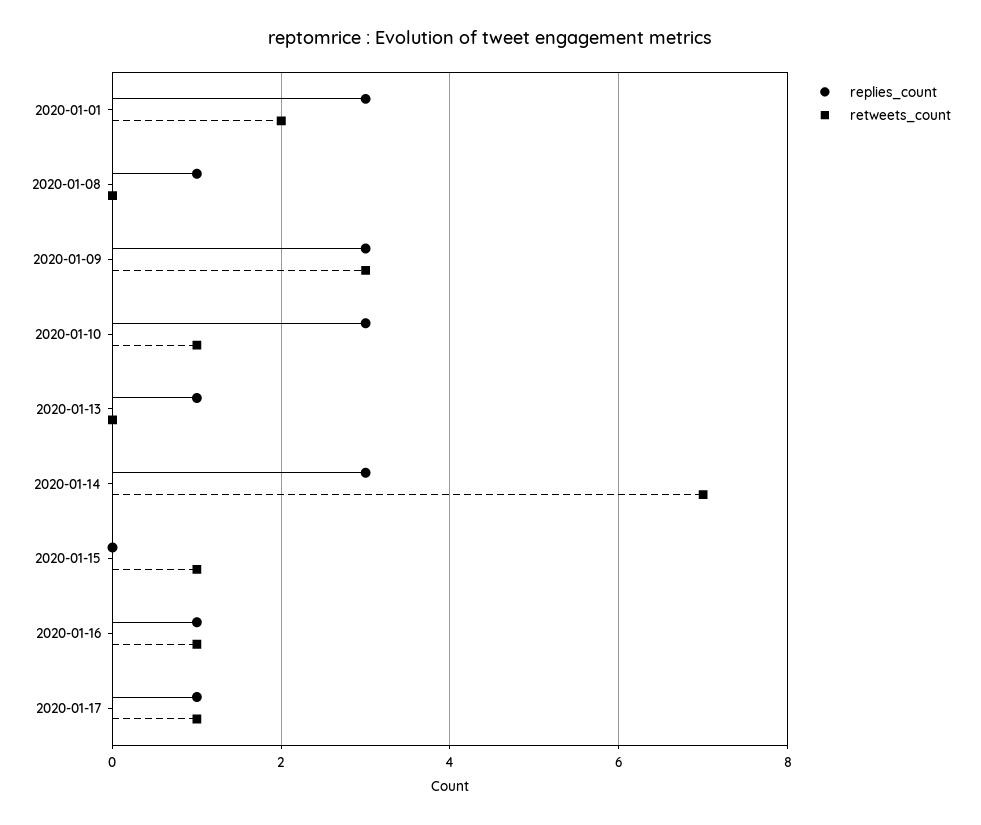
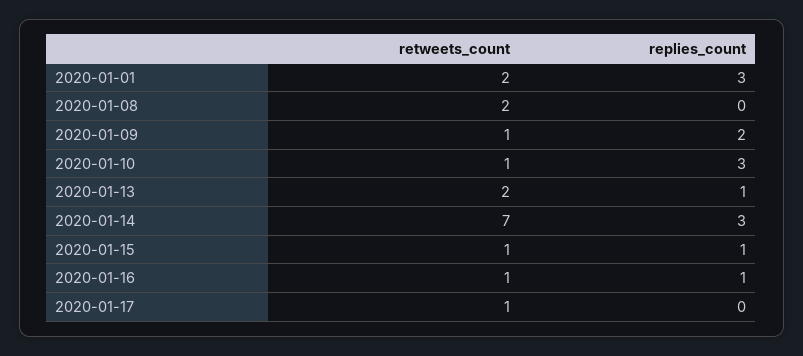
replies_count, 2020-01-08: 1 -> 0
retweets_count, 2020-01-08: 0 -> 2
replies_count, 2020-01-09: 3 -> 2
retweets_count, 2020-01-09: 3 -> 1
retweets_count, 2020-01-13: 0 -> 2
replies_count, 2020-01-15: 0 -> 1
replies_count, 2020-01-17: 1 -> 0

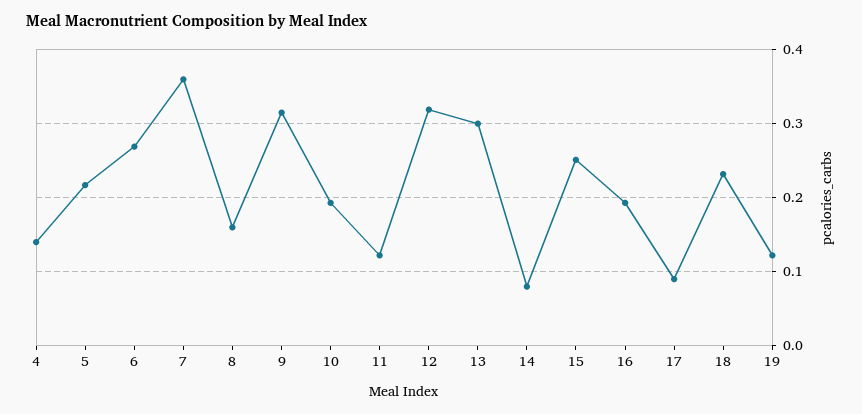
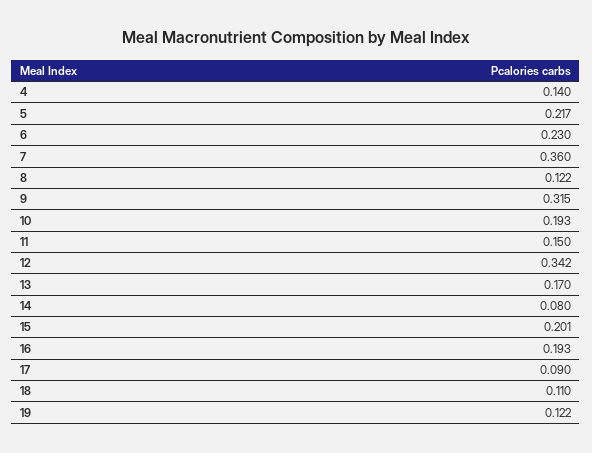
6: 0.27 -> 0.23
8: 0.16 -> 0.122
11: 0.12 -> 0.15
12: 0.32 -> 0.342
13: 0.3 -> 0.17
15: 0.25 -> 0.201
18: 0.23 -> 0.11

:: Your goal ::
With the pictures removed, return all the entries exactly.

:: Finished task ::
replies_count, 2020-01-08: 1 -> 0
retweets_count, 2020-01-08: 0 -> 2
replies_count, 2020-01-09: 3 -> 2
retweets_count, 2020-01-09: 3 -> 1
retweets_count, 2020-01-13: 0 -> 2
replies_count, 2020-01-15: 0 -> 1
replies_count, 2020-01-17: 1 -> 0

6: 0.27 -> 0.23
8: 0.16 -> 0.122
11: 0.12 -> 0.15
12: 0.32 -> 0.342
13: 0.3 -> 0.17
15: 0.25 -> 0.201
18: 0.23 -> 0.11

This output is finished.